__引文原文__.
::::::::

这里冬天黑得早,天还没亮就得去上班了。那天到了公交站台的候车亭,放下双肩包,叼上香烟摸出打火机,啪的一点火,吓俺一跳,借着亮光看见面前站着两位黑人,真黑呀!不作声站在你面前,晚上还真难发现。
 
上车以后开始留心观察,发现清晨乘早班车的多是打累脖工的。黑人,印巴人据多,当然也有包括我在内的华人。此后的一段时间里,我就留意观察各个时间段的乘客。六点之前乘客大多背着双肩包打累脖工多。七点左右乘客背书包的学生多。最让人羡慕的是八点左右上班高峰期的乘客,很多是端着咖啡夹着公文包,这批人正真地朝九晚五上班,工作轻松薪水稳定的本地人。他们周末在家陪伴家人或者参加爬梯,每年都会外出度假。什么叫生活,这才是生活。
 
其实,我真正的梦想就是能衣着体面地朝九晚五地工作,周末陪伴家人,每年外出度假。 
 
当然,这个梦想看似不高其实很高。目前我除了工作量大外,时薪最低,也就是打杂学徒的时薪。为了多点收入,下班后,我还到附近的一家自助餐厅做炉尾。经常深更半夜衣着邋遢地回家。周末下夜班,搭乘地铁时,遇到本地的帅哥美女穿着礼服画着靓妆喝得小脸红扑扑非常羡慕。有时会想:我们什么时候才能达到这个境界?

::::::::

__任务说明__. 请接续这篇讲述海外打工生活的随笔,从其最后一句之后往下写。 这些记录与这篇讲述海外打工生活的随笔并无关联。

__数据摘录__.
::::::::

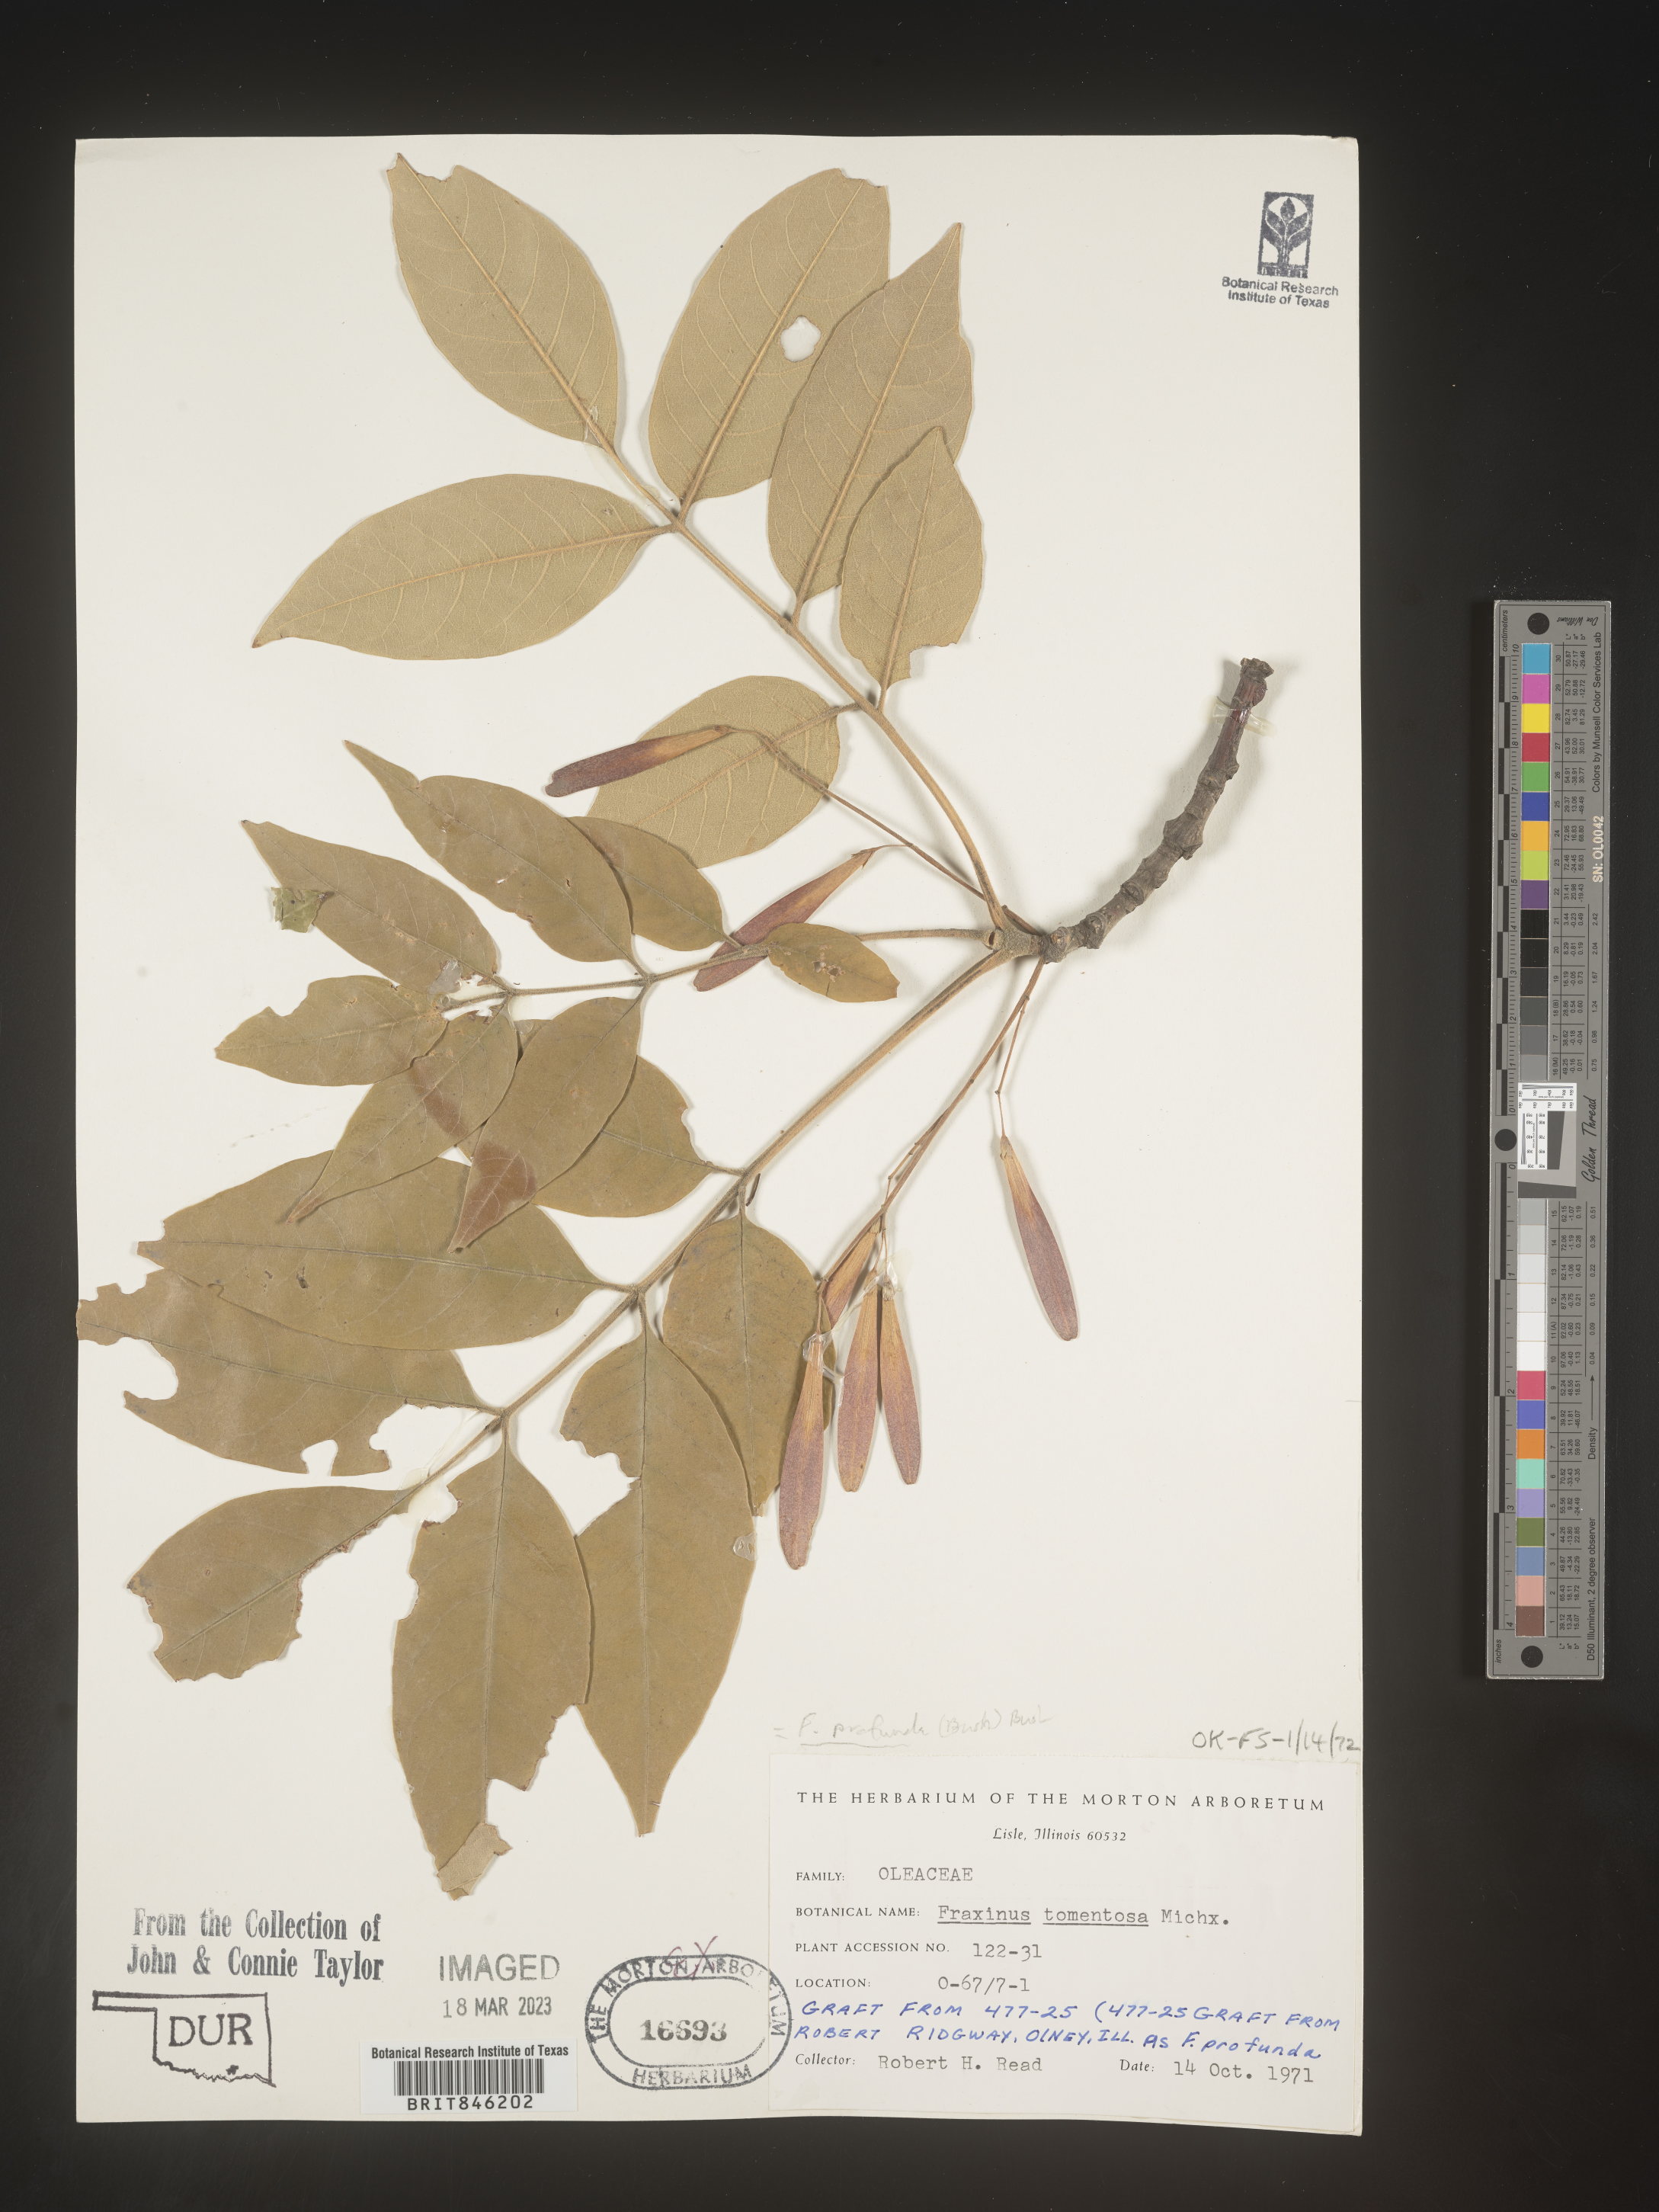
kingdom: Plantae
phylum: Tracheophyta
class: Magnoliopsida
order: Lamiales
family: Oleaceae
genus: Fraxinus
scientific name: Fraxinus profunda
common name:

::::::::

__参考答案__.
然而,在餐馆打工这段时间,训练得做起事情果断麻利,动作不是一般的快。回到家里再看老婆做饭啦干家务啦,又慢又低效。于是我经常把老婆赶到一边,围上围裙不到十分钟就搞一桌菜。就餐完毕能迅速地打扫战场。不是吹牛,以后大伙要到我们家来做客啊,我随便露两手不把你给佩服死才怪呢!
 
入门厨师行业后才知道,会做烧腊的人还真不多。因为这一行年轻人不愿意学,文化人不愿意干。临近圣诞节时,先前我打过工的那家华人超市老板就打电话来挖我。他听说了我在烧腊快餐店里做烧腊,听说干得不错。正好他的超市里的烧腊师父家里有事,回中国去了,问我能否愿意顶替他的位子?我说当然愿意。
 
价钱好商量。超市的牛老板也非常高兴。
 
有人请你做师父?我老婆一听激动了:发财了。你要给我买钻石,我要一个鸡蛋大的钻石。
 
屁大的钻石还差不多。鸡蛋大的钻石你的脖子能吃得消么?
 
屁大到底有多大?老婆一脸迷茫。
 
其实,我脑子里想的是,再也不用去打两份工了,真的很累。

 
第二天再去快餐店上班的时候,向老板辞工,老板一翻眼却用标准的东北腔说我:你忽悠我啊!刚学会就要走了?
 
真不忽悠你。我诚恳地解释,我年纪也不小了,三十五岁来加拿大,英语不好,法语不会。虽不算一无所有,但是要挣钱养家,还想要买房买车,还想要衣锦还乡。有一个高薪的机会,换了你,会不会放弃?
 
老板翻着白眼说,其实还是忽悠我。不过,就冲你这么诚实,我还是原谅吧你了。如果以后遇到什么不顺,我们餐馆随时欢迎你回来。
 
这才象我的老板。我紧紧握住老板的手:其实你不坏,只是别人不了解你。
 
那倒是。老板的手在颤抖。

 
我怀着内疚的心情走马上任了。
 


2005年3月15日

 
超市里烧腊工作间在地下室。烧腊部一个有四个人,我还新收一个徒弟叫小司。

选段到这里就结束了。